Another interesting question concerned the working positions in the field of AI. Specifically, a participant of the event asks about which role a professional in Linguistics could assume to work with AI/NLP. Panelists argued about the unique period we live in and how things change more frequently and fast. In such times, they stated that companies need to work in optimal solutions to match (traditional or novel) skills of work candidates to the company’s needs.
On the other hand, workers may carefully look into the job requirements and argue to their potential employer how their skills can be useful to the target task or job. Finally, to learn a new skill, panelists also remembered the wide range of easily accessible courses that exist nowadays in MOOC platforms such as Coursera and Udacity.

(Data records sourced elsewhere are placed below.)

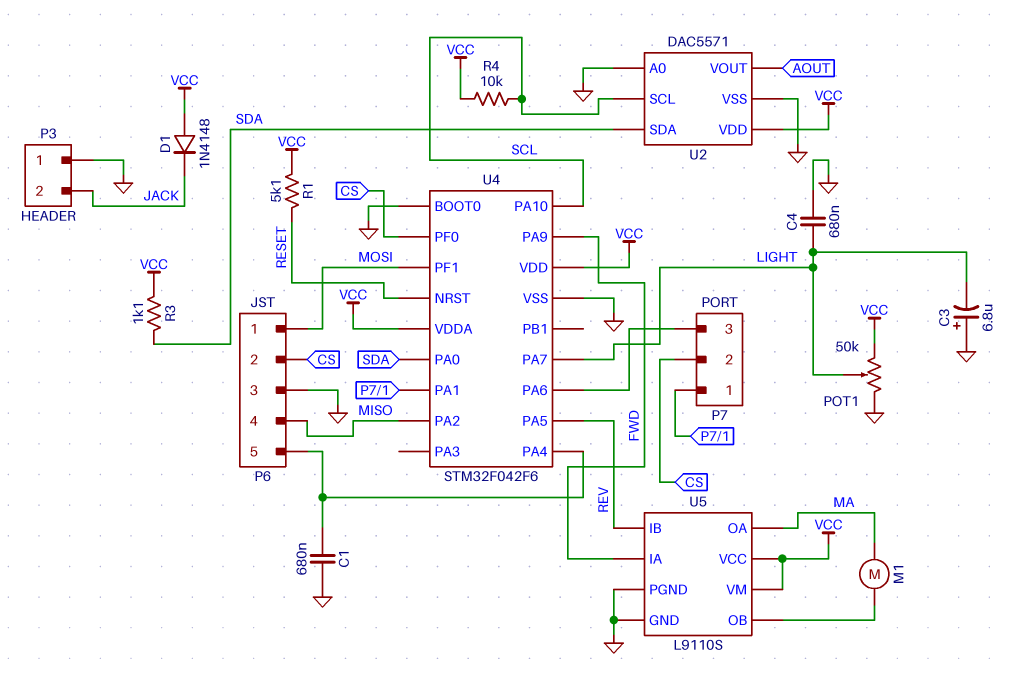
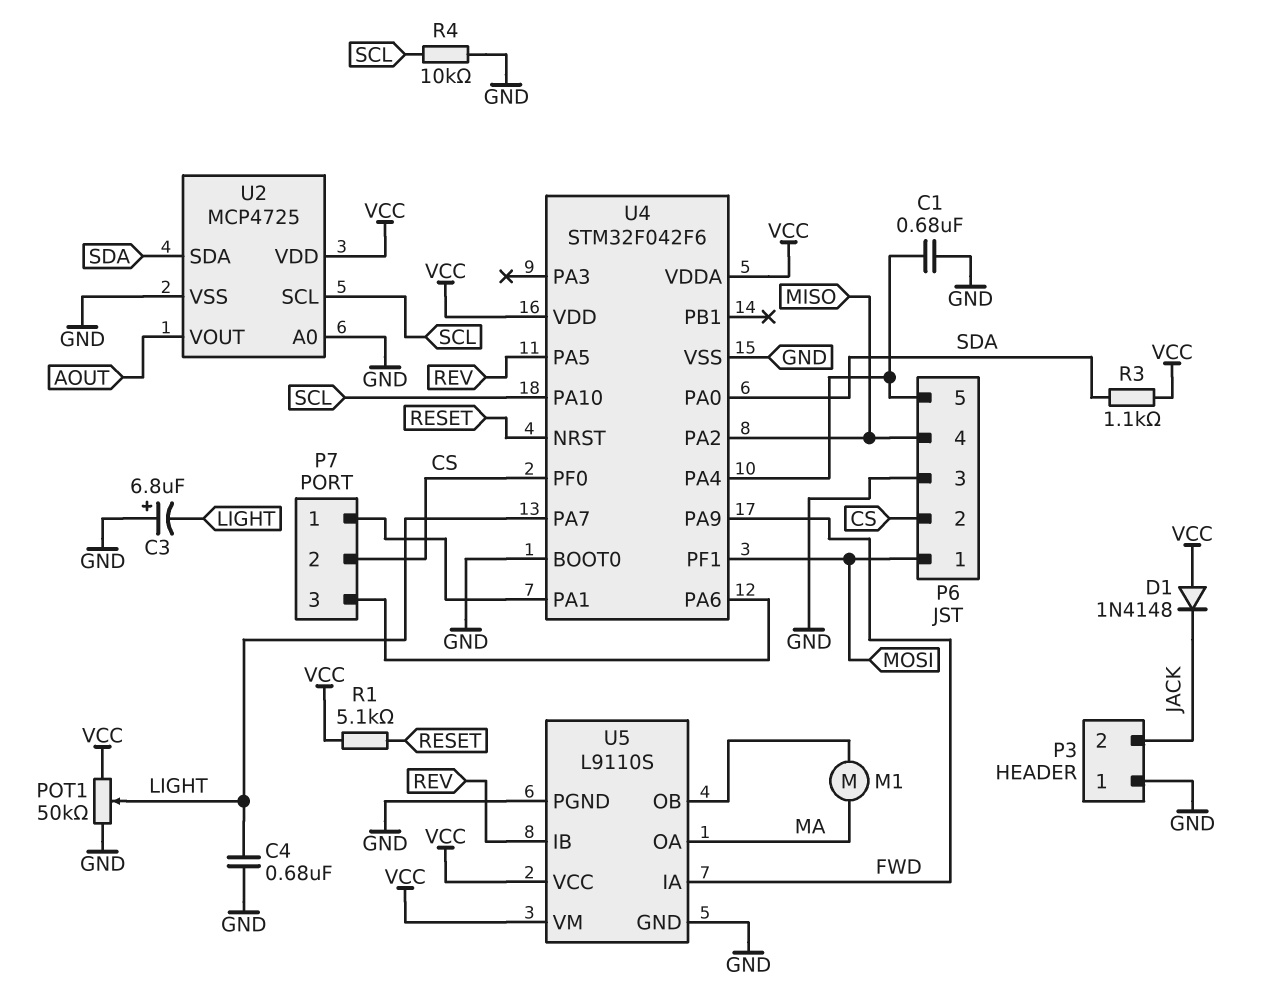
R4: 10k (SCL, VCC) -> 10k (GND, SCL)
U2: DAC5571 -> MCP4725

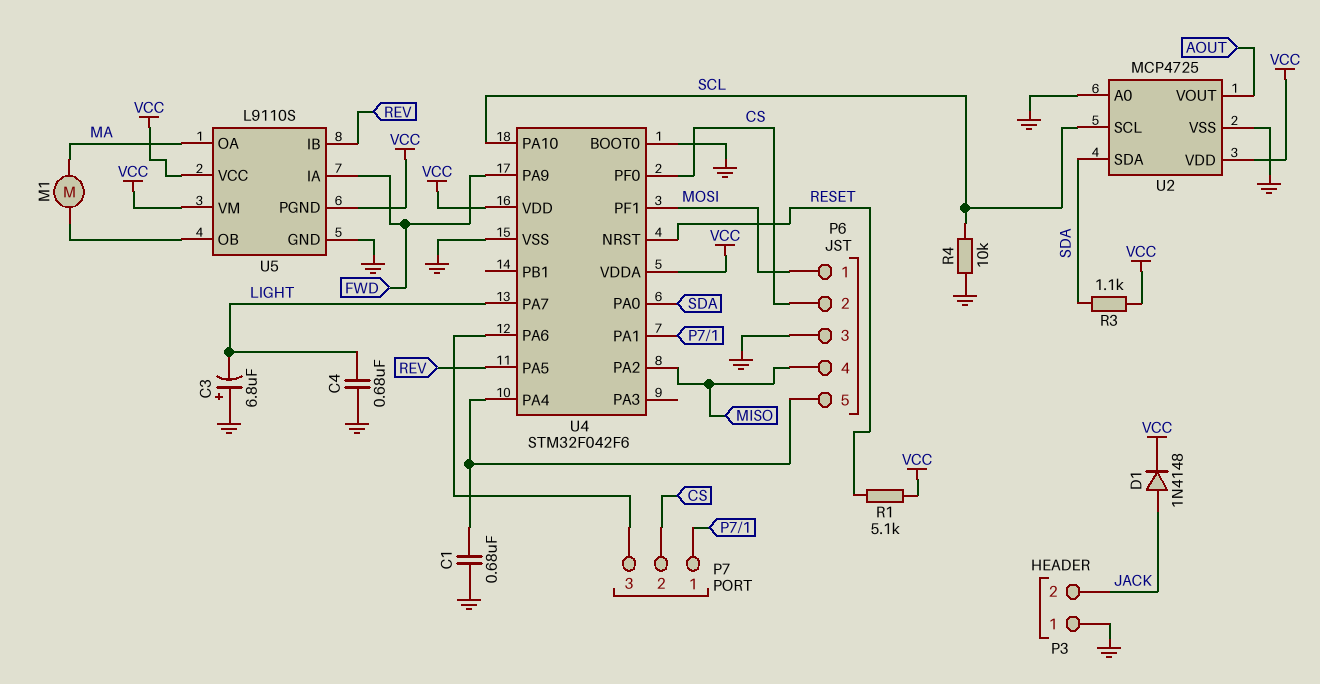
D1: diode 1N4148 (A VCC, K JACK) -> diode 1N4148 (A JACK, K VCC)
POT1: 50k (GND, VCC, wiper LIGHT) -> none
U5 pin PGND: GND -> VCC

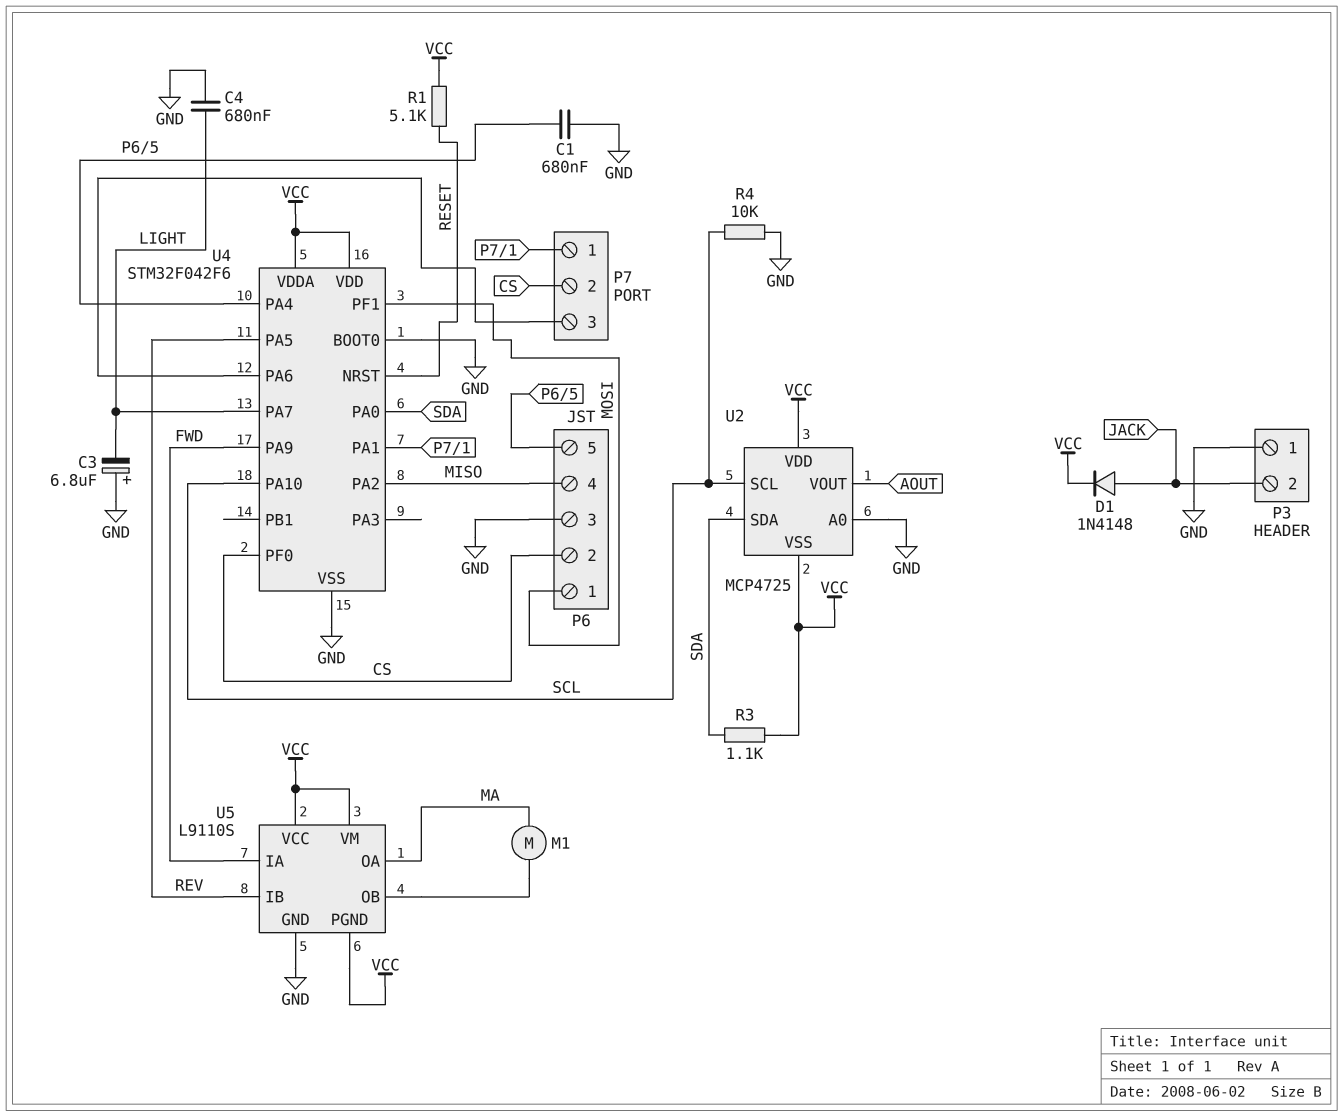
U2 pin VSS: GND -> VCC

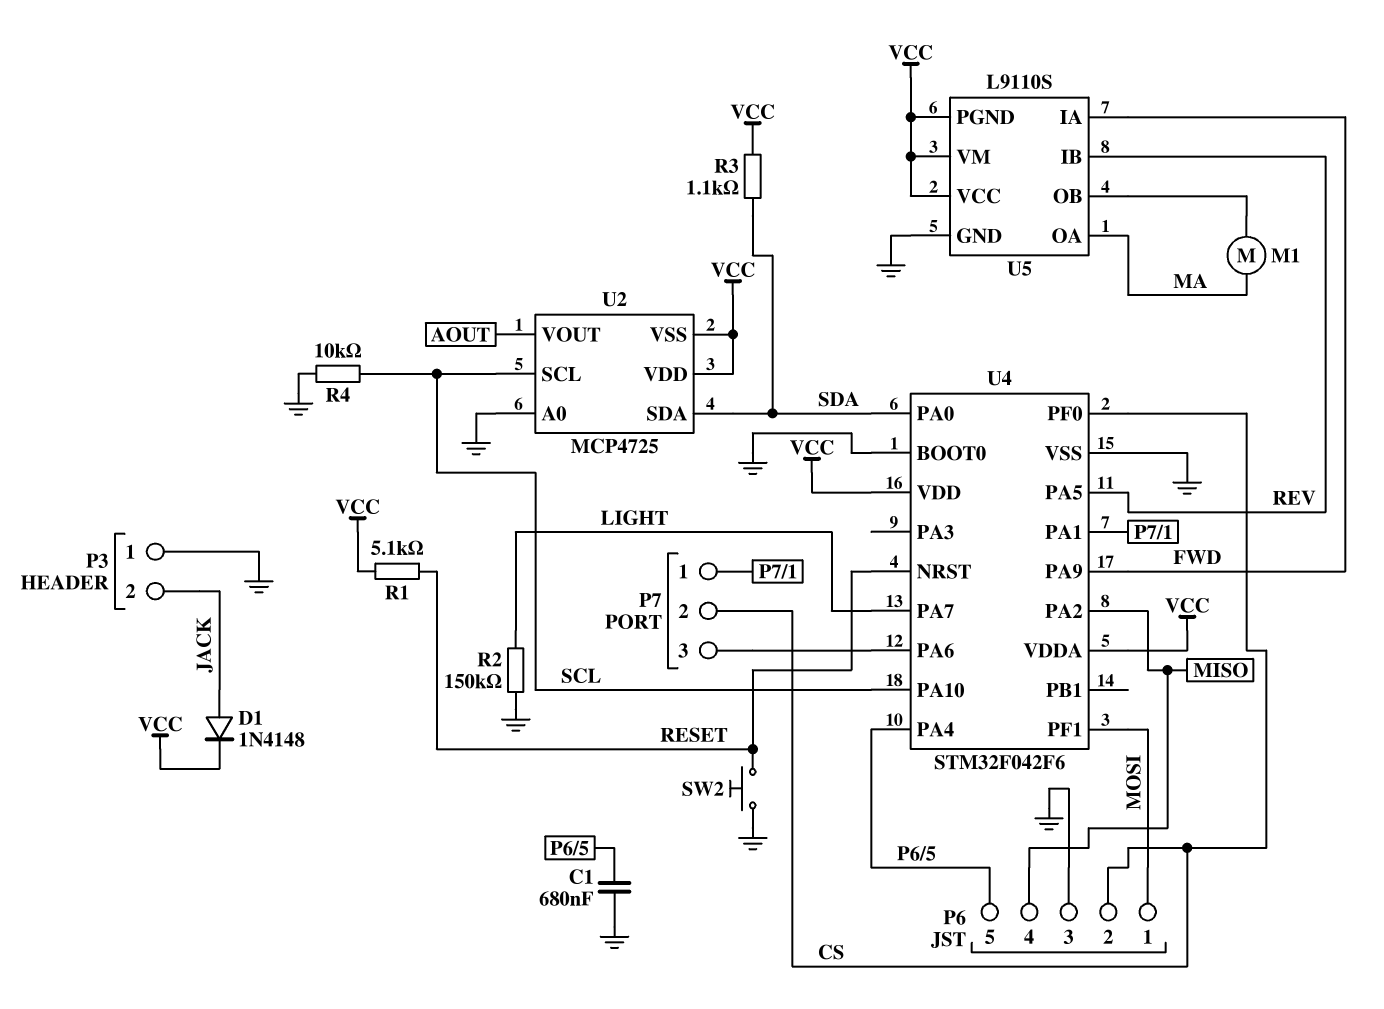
C3: 6.8uF (plus GND, minus LIGHT) -> none
C4: 680nF (GND, LIGHT) -> none
R2: none -> 150k (GND, LIGHT)
SW2: none -> button (GND, RESET)

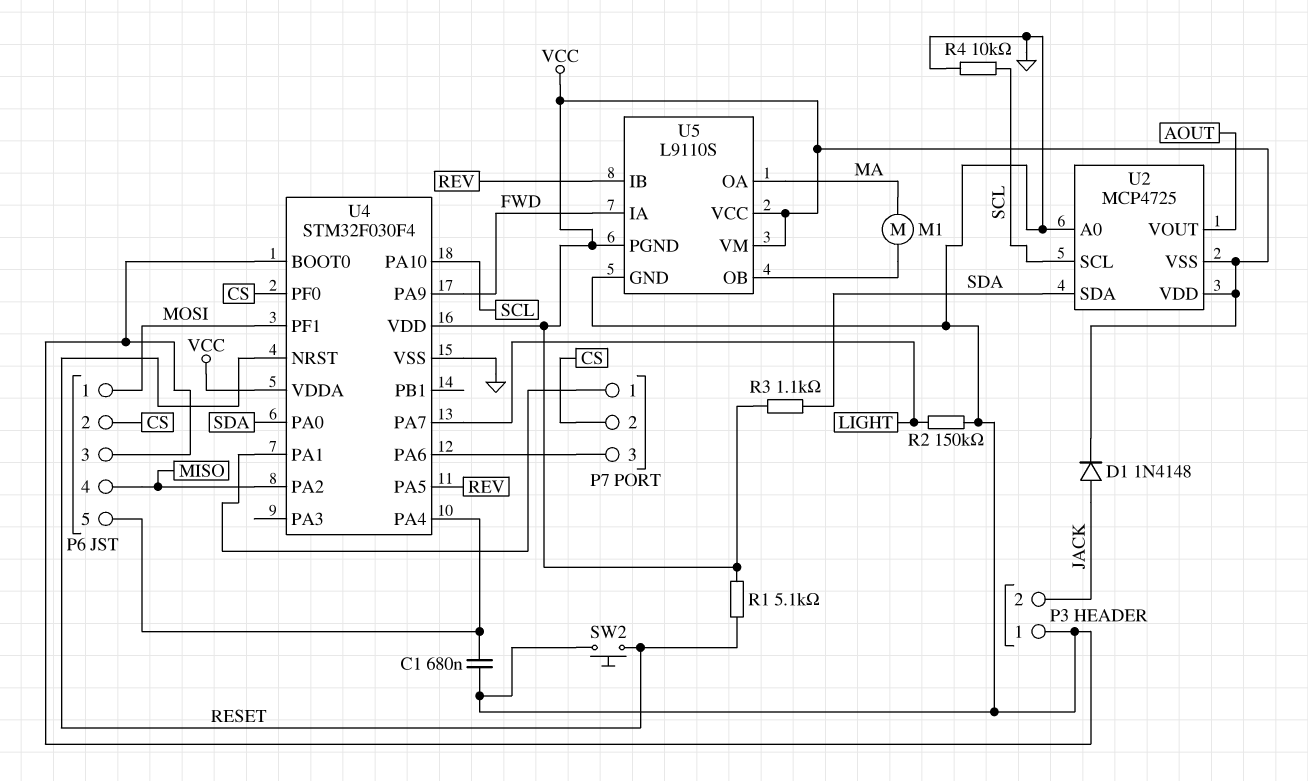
U4: STM32F042F6 -> STM32F030F4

In conclusion, GlobalSaké 2021’s session on “Multilingual Artificial Intelligence, Natural Language Processing (NLP) and Applied Machine Learning” was a success thanks to the strong set of panelists and an audience with a diverse background. It is interesting to see how the topic has raised the attention of many people who are interested and looking forward to being involved with such technologies.
By attracting such a diverse group, we understand the importance of these technologies being diverse by themselves. And to achieve this goal, from the discussion with the panelists we could conclude that working on the transparency and explainability of these technologies is an important thing.